US 11,726,950 B2
Compute near memory convolution accelerator
Huseyin Ekin Sumbul, Portland, OR (US); Gregory K. Chen, Portland, OR (US); Phil Knag, Hillsboro, OR (US); Raghavan Kumar, Hillsboro, OR (US); and Ram Krishnamurthy, Portland, OR (US)
Assigned to Intel Corporation, Santa Clara, CA (US)
Filed by Intel Corporation, Santa Clara, CA (US)
Filed on Sep. 28, 2019, as Appl. No. 16/586,975.
Prior Publication US 2020/0034148 A1, Jan. 30, 2020
Int. Cl.
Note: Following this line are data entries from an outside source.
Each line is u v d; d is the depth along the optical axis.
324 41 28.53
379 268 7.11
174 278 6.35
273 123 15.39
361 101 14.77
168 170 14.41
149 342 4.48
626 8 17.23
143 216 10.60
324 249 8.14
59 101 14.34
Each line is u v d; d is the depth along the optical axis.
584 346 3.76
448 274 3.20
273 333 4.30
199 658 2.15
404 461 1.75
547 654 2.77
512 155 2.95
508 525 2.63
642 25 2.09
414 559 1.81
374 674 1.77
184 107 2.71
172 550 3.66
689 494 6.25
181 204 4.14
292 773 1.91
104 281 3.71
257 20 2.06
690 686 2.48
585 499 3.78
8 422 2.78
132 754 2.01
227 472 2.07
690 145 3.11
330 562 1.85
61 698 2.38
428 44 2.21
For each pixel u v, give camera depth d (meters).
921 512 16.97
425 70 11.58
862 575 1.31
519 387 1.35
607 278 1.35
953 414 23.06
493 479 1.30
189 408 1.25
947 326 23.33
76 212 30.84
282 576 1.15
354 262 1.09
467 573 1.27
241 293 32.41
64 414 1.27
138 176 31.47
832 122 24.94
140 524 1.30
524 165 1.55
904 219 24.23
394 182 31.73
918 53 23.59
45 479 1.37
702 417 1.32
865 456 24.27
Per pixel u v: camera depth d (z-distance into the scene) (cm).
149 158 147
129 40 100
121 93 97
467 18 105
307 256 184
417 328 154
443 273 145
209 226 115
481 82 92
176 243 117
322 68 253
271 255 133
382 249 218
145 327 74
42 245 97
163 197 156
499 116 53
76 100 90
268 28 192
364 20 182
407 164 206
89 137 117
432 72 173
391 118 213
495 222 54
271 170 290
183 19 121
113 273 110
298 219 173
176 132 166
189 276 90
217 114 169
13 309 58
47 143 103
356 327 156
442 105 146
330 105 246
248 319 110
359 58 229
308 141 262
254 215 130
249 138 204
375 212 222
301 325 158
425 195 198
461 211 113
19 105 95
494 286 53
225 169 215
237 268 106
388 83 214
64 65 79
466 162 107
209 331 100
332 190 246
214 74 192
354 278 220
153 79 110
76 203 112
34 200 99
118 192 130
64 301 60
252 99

G06F 15/80 (2006.01); G06F 17/15 (2006.01); G06N 3/063 (2023.01)
CPC G06F 15/8046 (2013.01) [G06F 17/153 (2013.01); G06N 3/063 (2013.01)] 8 Claims
OG exemplary drawing
 
1. An integrated circuit comprising:
a memory to store one or more channels of a same filter row of a filter, each channel of the same filter row to be stored contiguously in the memory, row by row, in a channel-wise order;
an input buffer to receive one or more channels of input row vectors of input activations streamed to the input buffer, row by row, in the channel-wise order;
circuitry, including:
a multiplexer circuit to select a selected weight from a stored filter row, and
a multiplexer array to access the input activations from the input buffer based on a stride input and a weight position of the selected weight; and
at least one array of multiply and accumulate (MAC) units coupled to the circuitry, the at least one array of MAC units to compute, from the selected weight and the input activations, a partial sum for a convolution; and
wherein the circuitry enables access to the memory and the input buffer by the at least one array of MAC units to accelerate the convolution.